Europe on high alert for the next attack.

EU: Islamic terrorists being watched in various countries.

MADRID, Spain (AP) - European intelligence networks have thrown a blanket of surveillance over a small but fiercely violent cast of Islamic militants, many homegrown with no direct links to al-Qaida, whose fingerprints they expect to find on the Continent's next big terrorist attack. Senior security officials across Europe warned in interviews with The Associated Press that the relative ease and low cost of an attack, combined with the anger and isolation felt by Muslim populations, mean more bloodshed is almost inevitable. The officials painted a picture of a diverse group of militants with competing agendas, vastly different social and educational backgrounds and a litany of gripes that makes it difficult to predict their next move.

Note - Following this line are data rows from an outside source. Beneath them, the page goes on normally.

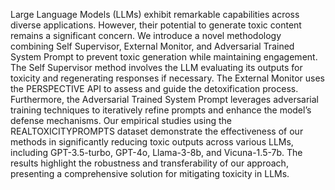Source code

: Large Language Models (LLMs) exhibit remarkable capabilities across diverse applications. However, their potential to generate toxic content remains a significant concern. We introduce a novel
methodology combining Self Supervisor, External Monitor, and Adversarial Trained System Prompt
to prevent toxic generation while maintaining engagement. The Self Supervisor method involves
the LLM evaluating its outputs for toxicity and regenerating responses if necessary. The External
Monitor uses the PERSPECTIVE API to assess and guide the detoxification process. Furthermore,
the Adversarial Trained System Prompt leverages adversarial training techniques to iteratively refine
prompts and enhance the model’s defense mechanisms. Our empirical studies using the REALTOXICITYPROMPTS dataset demonstrate the effectiveness of our methods in significantly reducing toxic
outputs across various LLMs, including GPT-3.5-turbo, GPT-4o, Llama-3-8b, and Vicuna-1.5-7b.
The results highlight the robustness and transferability of our approach, presenting a comprehensive
solution for mitigating toxicity in LLMs.

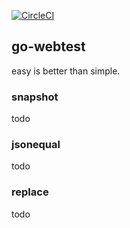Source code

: [![CircleCI](https://circleci.com/gh/podhmo/go-webtest.svg?style=svg)](https://circleci.com/gh/podhmo/go-webtest)

## go-webtest

easy is better than simple.

### snapshot

todo

### jsonequal

todo

### replace

todo

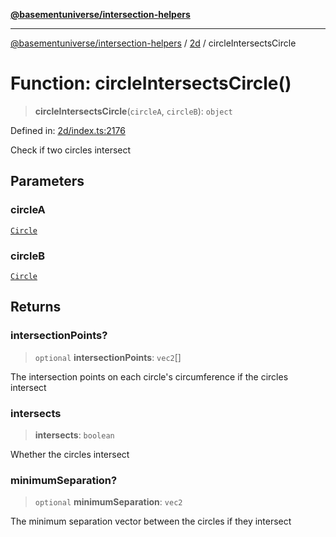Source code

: [**@basementuniverse/intersection-helpers**](../../README.md)

***

[@basementuniverse/intersection-helpers](../../README.md) / [2d](../README.md) / circleIntersectsCircle

# Function: circleIntersectsCircle()

> **circleIntersectsCircle**(`circleA`, `circleB`): `object`

Defined in: [2d/index.ts:2176](https://github.com/basementuniverse/intersection-helpers/blob/a748c1cf3d5365b189253eb2878888a254b5c3a1/src/2d/index.ts#L2176)

Check if two circles intersect

## Parameters

### circleA

[`Circle`](../types/type-aliases/Circle.md)

### circleB

[`Circle`](../types/type-aliases/Circle.md)

## Returns

### intersectionPoints?

> `optional` **intersectionPoints**: `vec2`[]

The intersection points on each circle's circumference if the circles
intersect

### intersects

> **intersects**: `boolean`

Whether the circles intersect

### minimumSeparation?

> `optional` **minimumSeparation**: `vec2`

The minimum separation vector between the circles if they intersect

While they may be motivated by Osama bin Laden's call for worldwide jihad, they mostly operate independently of al-Qaida's leadership, the officials said. ``There is no profile; they come from everywhere,'' said Manfred Murck, deputy director of the German Office for the Protection of the Constitution, which tracks extremist activity in the northern city of Hamburg, home to three of the four Sept. 11 suicide pilots. ``You can't concentrate on certain targets, you can't concentrate on certain persons ... Everything is possible, anything goes, and you just have to try and be as close as you can to the whole group.''
Cartoons and Paris Riots blamed for the higher threat.

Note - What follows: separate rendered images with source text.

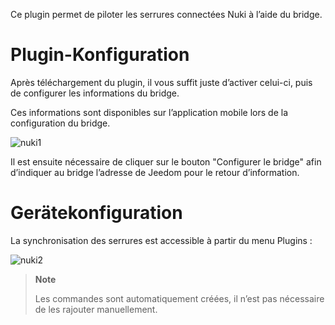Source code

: Ce plugin permet de piloter les serrures connectées Nuki à l’aide du
bridge.

Plugin-Konfiguration
=======================

Après téléchargement du plugin, il vous suffit juste d’activer celui-ci,
puis de configurer les informations du bridge.

Ces informations sont disponibles sur l’application mobile lors de la
configuration du bridge.

![nuki1](../images/nuki1.png)

Il est ensuite nécessaire de cliquer sur le bouton "Configurer le
bridge" afin d’indiquer au bridge l’adresse de Jeedom pour le retour
d’information.

Gerätekonfiguration
=============================

La synchronisation des serrures est accessible à partir du menu Plugins
:

![nuki2](../images/nuki2.png)

> **Note**
>
> Les commandes sont automatiquement créées, il n’est pas nécessaire de
> les rajouter manuellement.
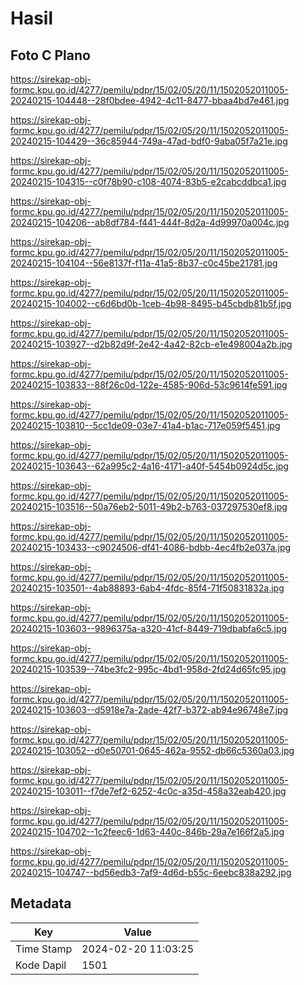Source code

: # Hasil

## Foto C Plano

https://sirekap-obj-formc.kpu.go.id/4277/pemilu/pdpr/15/02/05/20/11/1502052011005-20240215-104448--28f0bdee-4942-4c11-8477-bbaa4bd7e461.jpg

https://sirekap-obj-formc.kpu.go.id/4277/pemilu/pdpr/15/02/05/20/11/1502052011005-20240215-104429--36c85944-749a-47ad-bdf0-9aba05f7a21e.jpg

https://sirekap-obj-formc.kpu.go.id/4277/pemilu/pdpr/15/02/05/20/11/1502052011005-20240215-104315--c0f78b90-c108-4074-83b5-e2cabcddbca1.jpg

https://sirekap-obj-formc.kpu.go.id/4277/pemilu/pdpr/15/02/05/20/11/1502052011005-20240215-104206--ab8df784-f441-444f-8d2a-4d99970a004c.jpg

https://sirekap-obj-formc.kpu.go.id/4277/pemilu/pdpr/15/02/05/20/11/1502052011005-20240215-104104--56e8137f-f11a-41a5-8b37-c0c45be21781.jpg

https://sirekap-obj-formc.kpu.go.id/4277/pemilu/pdpr/15/02/05/20/11/1502052011005-20240215-104002--c6d6bd0b-1ceb-4b98-8495-b45cbdb81b5f.jpg

https://sirekap-obj-formc.kpu.go.id/4277/pemilu/pdpr/15/02/05/20/11/1502052011005-20240215-103927--d2b82d9f-2e42-4a42-82cb-e1e498004a2b.jpg

https://sirekap-obj-formc.kpu.go.id/4277/pemilu/pdpr/15/02/05/20/11/1502052011005-20240215-103833--88f26c0d-122e-4585-906d-53c9614fe591.jpg

https://sirekap-obj-formc.kpu.go.id/4277/pemilu/pdpr/15/02/05/20/11/1502052011005-20240215-103810--5cc1de09-03e7-41a4-b1ac-717e059f5451.jpg

https://sirekap-obj-formc.kpu.go.id/4277/pemilu/pdpr/15/02/05/20/11/1502052011005-20240215-103643--62a995c2-4a16-4171-a40f-5454b0924d5c.jpg

https://sirekap-obj-formc.kpu.go.id/4277/pemilu/pdpr/15/02/05/20/11/1502052011005-20240215-103516--50a76eb2-5011-49b2-b763-037297530ef8.jpg

https://sirekap-obj-formc.kpu.go.id/4277/pemilu/pdpr/15/02/05/20/11/1502052011005-20240215-103433--c9024506-df41-4086-bdbb-4ec4fb2e037a.jpg

https://sirekap-obj-formc.kpu.go.id/4277/pemilu/pdpr/15/02/05/20/11/1502052011005-20240215-103501--4ab88893-6ab4-4fdc-85f4-71f50831832a.jpg

https://sirekap-obj-formc.kpu.go.id/4277/pemilu/pdpr/15/02/05/20/11/1502052011005-20240215-103603--9896375a-a320-41cf-8449-719dbabfa6c5.jpg

https://sirekap-obj-formc.kpu.go.id/4277/pemilu/pdpr/15/02/05/20/11/1502052011005-20240215-103539--74be3fc2-995c-4bd1-958d-2fd24d65fc95.jpg

https://sirekap-obj-formc.kpu.go.id/4277/pemilu/pdpr/15/02/05/20/11/1502052011005-20240215-103603--d5918e7a-2ade-42f7-b372-ab94e96748e7.jpg

https://sirekap-obj-formc.kpu.go.id/4277/pemilu/pdpr/15/02/05/20/11/1502052011005-20240215-103052--d0e50701-0645-462a-9552-db66c5360a03.jpg

https://sirekap-obj-formc.kpu.go.id/4277/pemilu/pdpr/15/02/05/20/11/1502052011005-20240215-103011--f7de7ef2-6252-4c0c-a35d-458a32eab420.jpg

https://sirekap-obj-formc.kpu.go.id/4277/pemilu/pdpr/15/02/05/20/11/1502052011005-20240215-104702--1c2feec6-1d63-440c-846b-29a7e166f2a5.jpg

https://sirekap-obj-formc.kpu.go.id/4277/pemilu/pdpr/15/02/05/20/11/1502052011005-20240215-104747--bd56edb3-7af9-4d6d-b55c-6eebc838a292.jpg


## Metadata

| Key        | Value               |
| ---------- | ------------------- |
| Time Stamp | 2024-02-20 11:03:25 |
| Kode Dapil | 1501                |



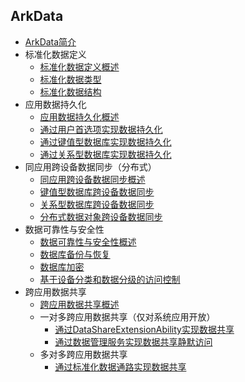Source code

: ## ArkData

- [ArkData简介](../database/data-mgmt-overview.md)
- 标准化数据定义
  - [标准化数据定义概述](../database/unified-data-definition-overview.md)
  - [标准化数据类型](../database/uniform-data-type-descriptors.md)
  - [标准化数据结构](../database/uniform-data-structure.md)
- 应用数据持久化
  - [应用数据持久化概述](../database/app-data-persistence-overview.md)
  - [通过用户首选项实现数据持久化](../database/data-persistence-by-preferences.md)
  - [通过键值型数据库实现数据持久化](../database/data-persistence-by-kv-store.md)
  - [通过关系型数据库实现数据持久化](../database/data-persistence-by-rdb-store.md)
- 同应用跨设备数据同步（分布式）
  - [同应用跨设备数据同步概述](../database/sync-app-data-across-devices-overview.md)
  - [键值型数据库跨设备数据同步](../database/data-sync-of-kv-store.md)
  - [关系型数据库跨设备数据同步](../database/data-sync-of-rdb-store.md)
  - [分布式数据对象跨设备数据同步](../database/data-sync-of-distributed-data-object.md)
- 数据可靠性与安全性
  - [数据可靠性与安全性概述](../database/data-reliability-security-overview.md)
  - [数据库备份与恢复](../database/data-backup-and-restore.md)
  - [数据库加密](../database/data-encryption.md)
  - [基于设备分类和数据分级的访问控制](../database/access-control-by-device-and-data-level.md)
- 跨应用数据共享
  - [跨应用数据共享概述](../database/data-share-overview.md)
  - 一对多跨应用数据共享（仅对系统应用开放）
    - [通过DataShareExtensionAbility实现数据共享](../database/share-data-by-datashareextensionability.md)
    - [通过数据管理服务实现数据共享静默访问](../database/share-data-by-silent-access.md)
  - 多对多跨应用数据共享 
    - [通过标准化数据通路实现数据共享](../database/unified-data-channels.md)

No link to al-Qaida has been established in any of the incidents, though British authorities are still looking into a trip two of the bombers there made to Pakistan in the year before the bombings. Said Heinz Fromm, Germany's domestic intelligence chief: ``One today cannot talk any longer of a central leadership role of al-Qaida.'' Bin Laden's group has become a ``diffuse, amorphous organization'' that provides inspiration for attacks, rather than a guiding hand, he said. Riots in heavily Muslim inner cities of France, and the global Islamic outburst over the publication of Danish cartoons featuring the Prophet Muhammad, have further heated the climate for terrorism. ``We have recorded a significant increase in the number of threats'' because of the cartoons, said Lars Findsen, the intelligence chief in Denmark. The Internet is replacing militant mosques as the main meeting site for potential terrorists, said Sybrand van Hulst, the director of the Netherlands' CIA equivalent, the AIVD. It has also become their manual.